--- Dataset entries ---

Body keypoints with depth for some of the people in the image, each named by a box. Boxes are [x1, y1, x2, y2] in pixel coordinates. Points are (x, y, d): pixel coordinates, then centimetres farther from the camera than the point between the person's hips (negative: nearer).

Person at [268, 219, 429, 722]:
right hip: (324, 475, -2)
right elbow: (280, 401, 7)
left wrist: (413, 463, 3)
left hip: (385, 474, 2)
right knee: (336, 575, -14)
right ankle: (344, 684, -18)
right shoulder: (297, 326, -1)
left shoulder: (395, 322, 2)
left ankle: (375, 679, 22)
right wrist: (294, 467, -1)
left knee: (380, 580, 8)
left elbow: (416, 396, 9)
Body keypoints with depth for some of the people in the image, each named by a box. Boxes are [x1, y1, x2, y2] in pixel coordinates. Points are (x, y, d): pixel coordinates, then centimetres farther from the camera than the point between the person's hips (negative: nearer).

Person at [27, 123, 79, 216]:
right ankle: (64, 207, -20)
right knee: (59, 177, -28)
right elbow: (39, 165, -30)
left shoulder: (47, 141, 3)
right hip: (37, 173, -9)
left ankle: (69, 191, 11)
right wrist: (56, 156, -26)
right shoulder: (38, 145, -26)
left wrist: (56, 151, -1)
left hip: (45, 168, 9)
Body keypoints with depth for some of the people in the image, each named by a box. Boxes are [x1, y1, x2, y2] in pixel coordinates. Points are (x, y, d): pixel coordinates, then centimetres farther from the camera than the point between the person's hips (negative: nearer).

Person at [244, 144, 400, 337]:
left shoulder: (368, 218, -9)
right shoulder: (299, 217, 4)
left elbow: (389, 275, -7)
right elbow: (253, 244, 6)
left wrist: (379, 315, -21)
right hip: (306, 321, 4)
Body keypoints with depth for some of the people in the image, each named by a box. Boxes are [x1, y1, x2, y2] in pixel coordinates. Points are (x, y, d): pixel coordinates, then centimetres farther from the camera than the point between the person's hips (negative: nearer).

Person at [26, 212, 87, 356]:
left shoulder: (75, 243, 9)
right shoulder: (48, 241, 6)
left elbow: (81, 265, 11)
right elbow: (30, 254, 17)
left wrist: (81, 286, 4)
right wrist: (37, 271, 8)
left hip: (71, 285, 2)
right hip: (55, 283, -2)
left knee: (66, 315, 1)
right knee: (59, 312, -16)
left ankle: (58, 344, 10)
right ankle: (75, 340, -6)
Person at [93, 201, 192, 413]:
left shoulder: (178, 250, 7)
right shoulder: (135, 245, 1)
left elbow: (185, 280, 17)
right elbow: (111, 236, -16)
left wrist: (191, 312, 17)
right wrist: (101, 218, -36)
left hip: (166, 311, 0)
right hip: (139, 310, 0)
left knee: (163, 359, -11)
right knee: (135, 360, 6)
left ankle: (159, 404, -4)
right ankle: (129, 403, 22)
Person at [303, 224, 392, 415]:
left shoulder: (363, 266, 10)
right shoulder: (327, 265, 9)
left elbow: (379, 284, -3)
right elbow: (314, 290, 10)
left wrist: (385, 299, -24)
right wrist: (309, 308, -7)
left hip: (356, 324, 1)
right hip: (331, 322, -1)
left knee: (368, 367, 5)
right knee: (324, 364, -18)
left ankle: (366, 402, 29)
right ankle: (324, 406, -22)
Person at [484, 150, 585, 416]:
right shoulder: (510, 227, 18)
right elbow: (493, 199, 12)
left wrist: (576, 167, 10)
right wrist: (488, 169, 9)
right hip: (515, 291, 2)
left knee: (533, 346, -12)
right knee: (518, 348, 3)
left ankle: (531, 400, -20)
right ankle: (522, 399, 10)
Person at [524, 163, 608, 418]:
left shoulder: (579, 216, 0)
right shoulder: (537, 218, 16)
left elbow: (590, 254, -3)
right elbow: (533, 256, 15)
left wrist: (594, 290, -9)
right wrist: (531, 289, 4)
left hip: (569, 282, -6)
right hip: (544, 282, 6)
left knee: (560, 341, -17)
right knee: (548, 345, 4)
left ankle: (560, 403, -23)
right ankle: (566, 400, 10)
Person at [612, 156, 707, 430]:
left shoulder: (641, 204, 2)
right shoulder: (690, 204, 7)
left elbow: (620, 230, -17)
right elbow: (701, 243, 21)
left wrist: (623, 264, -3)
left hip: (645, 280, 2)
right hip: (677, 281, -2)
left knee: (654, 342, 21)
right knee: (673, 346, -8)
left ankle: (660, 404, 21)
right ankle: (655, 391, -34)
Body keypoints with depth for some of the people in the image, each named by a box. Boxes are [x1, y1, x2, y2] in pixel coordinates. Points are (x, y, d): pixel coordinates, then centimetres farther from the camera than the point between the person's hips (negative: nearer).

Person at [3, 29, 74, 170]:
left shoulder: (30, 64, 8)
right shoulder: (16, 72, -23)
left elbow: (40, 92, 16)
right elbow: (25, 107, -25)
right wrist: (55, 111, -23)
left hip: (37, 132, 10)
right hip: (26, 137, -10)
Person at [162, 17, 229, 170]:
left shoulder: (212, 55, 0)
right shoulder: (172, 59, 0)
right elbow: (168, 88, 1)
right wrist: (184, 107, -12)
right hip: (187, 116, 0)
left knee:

---

**Problem requirements**
Could you recast every line of the items above as one numbered list, skipping the blank lines?

**Answer to this problem**
1. Body keypoints with depth for some of the people in the image, each named by a box. Boxes are [x1, y1, x2, y2] in pixel coordinates. Points are (x, y, d): pixel coordinates, then centimetres farther from the camera than the point between the person's hips (negative: nearer).
2. Person at [268, 219, 429, 722]:
3. right hip: (324, 475, -2)
4. right elbow: (280, 401, 7)
5. left wrist: (413, 463, 3)
6. left hip: (385, 474, 2)
7. right knee: (336, 575, -14)
8. right ankle: (344, 684, -18)
9. right shoulder: (297, 326, -1)
10. left shoulder: (395, 322, 2)
11. left ankle: (375, 679, 22)
12. right wrist: (294, 467, -1)
13. left knee: (380, 580, 8)
14. left elbow: (416, 396, 9)
15. Body keypoints with depth for some of the people in the image, each named by a box. Boxes are [x1, y1, x2, y2] in pixel coordinates. Points are (x, y, d): pixel coordinates, then centimetres farther from the camera than the point between the person's hips (negative: nearer).
16. Person at [27, 123, 79, 216]:
17. right ankle: (64, 207, -20)
18. right knee: (59, 177, -28)
19. right elbow: (39, 165, -30)
20. left shoulder: (47, 141, 3)
21. right hip: (37, 173, -9)
22. left ankle: (69, 191, 11)
23. right wrist: (56, 156, -26)
24. right shoulder: (38, 145, -26)
25. left wrist: (56, 151, -1)
26. left hip: (45, 168, 9)
27. Body keypoints with depth for some of the people in the image, each named by a box. Boxes are [x1, y1, x2, y2] in pixel coordinates. Points are (x, y, d): pixel coordinates, then centimetres farther from the camera than the point between the person's hips (negative: nearer).
28. Person at [244, 144, 400, 337]:
29. left shoulder: (368, 218, -9)
30. right shoulder: (299, 217, 4)
31. left elbow: (389, 275, -7)
32. right elbow: (253, 244, 6)
33. left wrist: (379, 315, -21)
34. right hip: (306, 321, 4)
35. Body keypoints with depth for some of the people in the image, each named by a box. Boxes are [x1, y1, x2, y2] in pixel coordinates. Points are (x, y, d): pixel coordinates, then centimetres farther from the camera than the point between the person's hips (negative: nearer).
36. Person at [26, 212, 87, 356]:
37. left shoulder: (75, 243, 9)
38. right shoulder: (48, 241, 6)
39. left elbow: (81, 265, 11)
40. right elbow: (30, 254, 17)
41. left wrist: (81, 286, 4)
42. right wrist: (37, 271, 8)
43. left hip: (71, 285, 2)
44. right hip: (55, 283, -2)
45. left knee: (66, 315, 1)
46. right knee: (59, 312, -16)
47. left ankle: (58, 344, 10)
48. right ankle: (75, 340, -6)
49. Person at [93, 201, 192, 413]:
50. left shoulder: (178, 250, 7)
51. right shoulder: (135, 245, 1)
52. left elbow: (185, 280, 17)
53. right elbow: (111, 236, -16)
54. left wrist: (191, 312, 17)
55. right wrist: (101, 218, -36)
56. left hip: (166, 311, 0)
57. right hip: (139, 310, 0)
58. left knee: (163, 359, -11)
59. right knee: (135, 360, 6)
60. left ankle: (159, 404, -4)
61. right ankle: (129, 403, 22)
62. Person at [303, 224, 392, 415]:
63. left shoulder: (363, 266, 10)
64. right shoulder: (327, 265, 9)
65. left elbow: (379, 284, -3)
66. right elbow: (314, 290, 10)
67. left wrist: (385, 299, -24)
68. right wrist: (309, 308, -7)
69. left hip: (356, 324, 1)
70. right hip: (331, 322, -1)
71. left knee: (368, 367, 5)
72. right knee: (324, 364, -18)
73. left ankle: (366, 402, 29)
74. right ankle: (324, 406, -22)
75. Person at [484, 150, 585, 416]:
76. right shoulder: (510, 227, 18)
77. right elbow: (493, 199, 12)
78. left wrist: (576, 167, 10)
79. right wrist: (488, 169, 9)
80. right hip: (515, 291, 2)
81. left knee: (533, 346, -12)
82. right knee: (518, 348, 3)
83. left ankle: (531, 400, -20)
84. right ankle: (522, 399, 10)
85. Person at [524, 163, 608, 418]:
86. left shoulder: (579, 216, 0)
87. right shoulder: (537, 218, 16)
88. left elbow: (590, 254, -3)
89. right elbow: (533, 256, 15)
90. left wrist: (594, 290, -9)
91. right wrist: (531, 289, 4)
92. left hip: (569, 282, -6)
93. right hip: (544, 282, 6)
94. left knee: (560, 341, -17)
95. right knee: (548, 345, 4)
96. left ankle: (560, 403, -23)
97. right ankle: (566, 400, 10)
98. Person at [612, 156, 707, 430]:
99. left shoulder: (641, 204, 2)
100. right shoulder: (690, 204, 7)
101. left elbow: (620, 230, -17)
102. right elbow: (701, 243, 21)
103. left wrist: (623, 264, -3)
104. left hip: (645, 280, 2)
105. right hip: (677, 281, -2)
106. left knee: (654, 342, 21)
107. right knee: (673, 346, -8)
108. left ankle: (660, 404, 21)
109. right ankle: (655, 391, -34)
110. Body keypoints with depth for some of the people in the image, each named by a box. Boxes are [x1, y1, x2, y2] in pixel coordinates. Points are (x, y, d): pixel coordinates, then centimetres farther from the camera than the point between the person's hips (negative: nearer).
111. Person at [3, 29, 74, 170]:
112. left shoulder: (30, 64, 8)
113. right shoulder: (16, 72, -23)
114. left elbow: (40, 92, 16)
115. right elbow: (25, 107, -25)
116. right wrist: (55, 111, -23)
117. left hip: (37, 132, 10)
118. right hip: (26, 137, -10)
119. Person at [162, 17, 229, 170]:
120. left shoulder: (212, 55, 0)
121. right shoulder: (172, 59, 0)
122. right elbow: (168, 88, 1)
123. right wrist: (184, 107, -12)
124. right hip: (187, 116, 0)
125. left knee:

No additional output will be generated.